Joint position lists
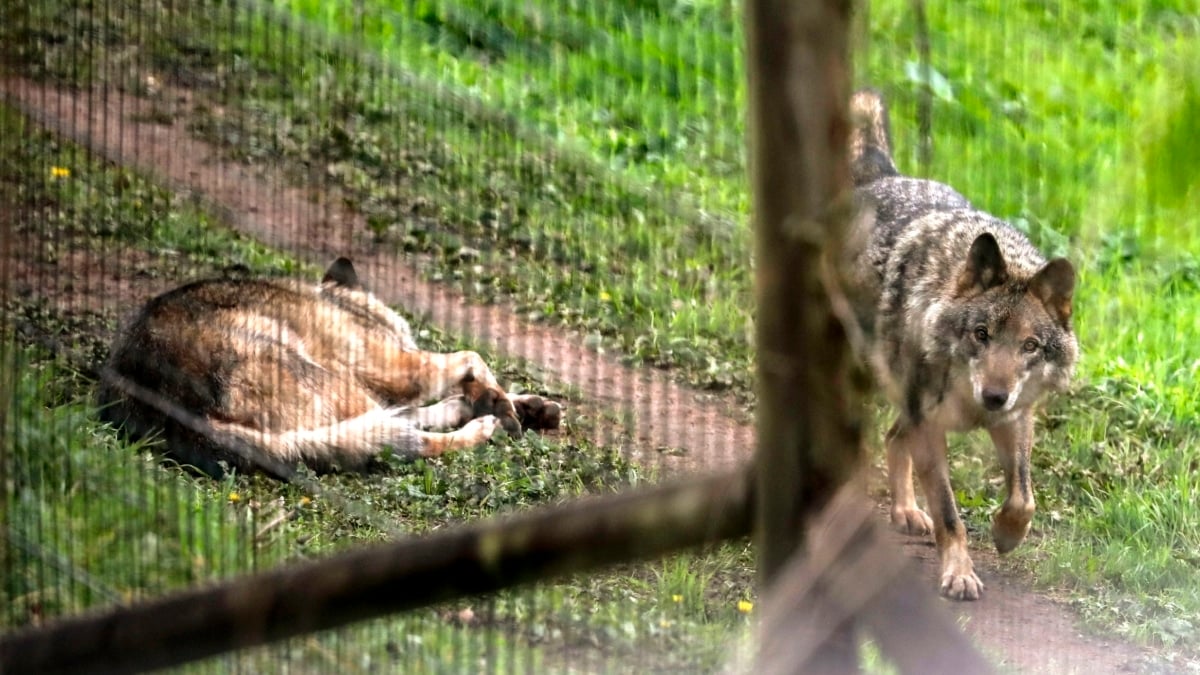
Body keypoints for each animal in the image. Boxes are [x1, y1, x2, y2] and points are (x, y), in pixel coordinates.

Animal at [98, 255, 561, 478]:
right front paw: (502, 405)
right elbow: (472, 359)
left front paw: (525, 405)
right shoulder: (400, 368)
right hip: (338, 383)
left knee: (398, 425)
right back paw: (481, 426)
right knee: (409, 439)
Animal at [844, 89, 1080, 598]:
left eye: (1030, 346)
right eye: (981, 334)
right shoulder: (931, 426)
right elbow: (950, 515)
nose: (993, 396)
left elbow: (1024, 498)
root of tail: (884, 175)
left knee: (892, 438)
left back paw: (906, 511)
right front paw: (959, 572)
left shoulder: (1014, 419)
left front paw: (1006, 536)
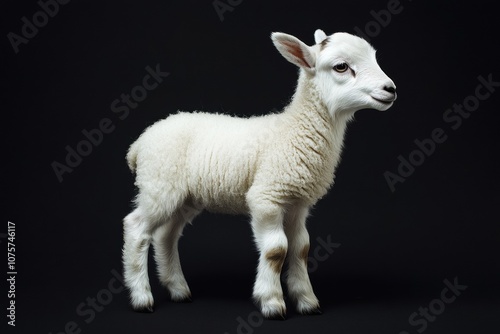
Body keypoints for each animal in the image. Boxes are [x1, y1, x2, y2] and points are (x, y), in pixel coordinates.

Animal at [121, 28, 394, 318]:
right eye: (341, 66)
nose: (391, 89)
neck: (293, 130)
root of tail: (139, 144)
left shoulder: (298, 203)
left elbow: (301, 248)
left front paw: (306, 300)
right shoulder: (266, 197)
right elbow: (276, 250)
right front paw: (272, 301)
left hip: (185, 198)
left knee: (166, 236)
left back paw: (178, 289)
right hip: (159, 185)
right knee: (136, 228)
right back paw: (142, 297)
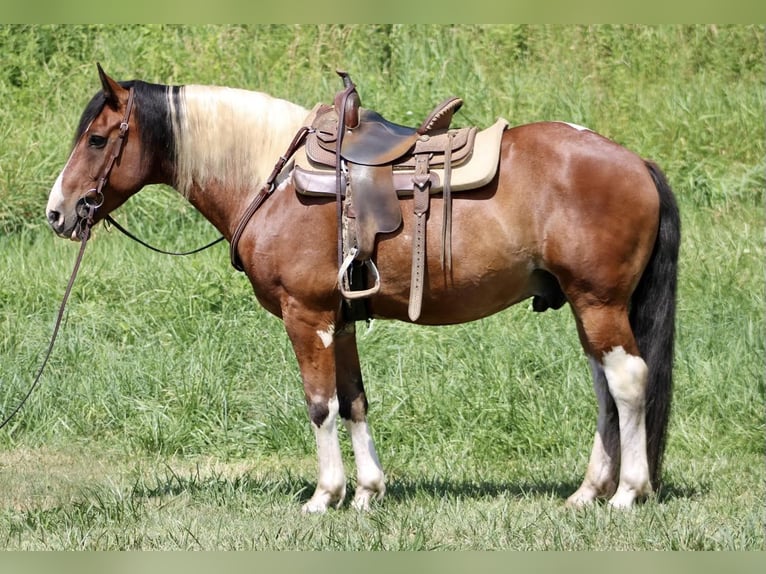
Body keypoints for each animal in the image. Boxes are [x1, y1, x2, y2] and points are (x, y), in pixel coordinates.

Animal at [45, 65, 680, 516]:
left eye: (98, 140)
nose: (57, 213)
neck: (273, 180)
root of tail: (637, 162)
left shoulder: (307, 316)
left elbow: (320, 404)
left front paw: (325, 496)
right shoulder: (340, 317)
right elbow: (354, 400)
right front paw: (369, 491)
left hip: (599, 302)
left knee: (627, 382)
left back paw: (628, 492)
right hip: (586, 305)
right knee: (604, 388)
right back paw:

- [Problem to solve]: Working through the records above, copy each line in which "root" is found.

- [Output of the exercise]:
root of tail: (884, 175)
root of tail: (139, 144)
root of tail: (637, 162)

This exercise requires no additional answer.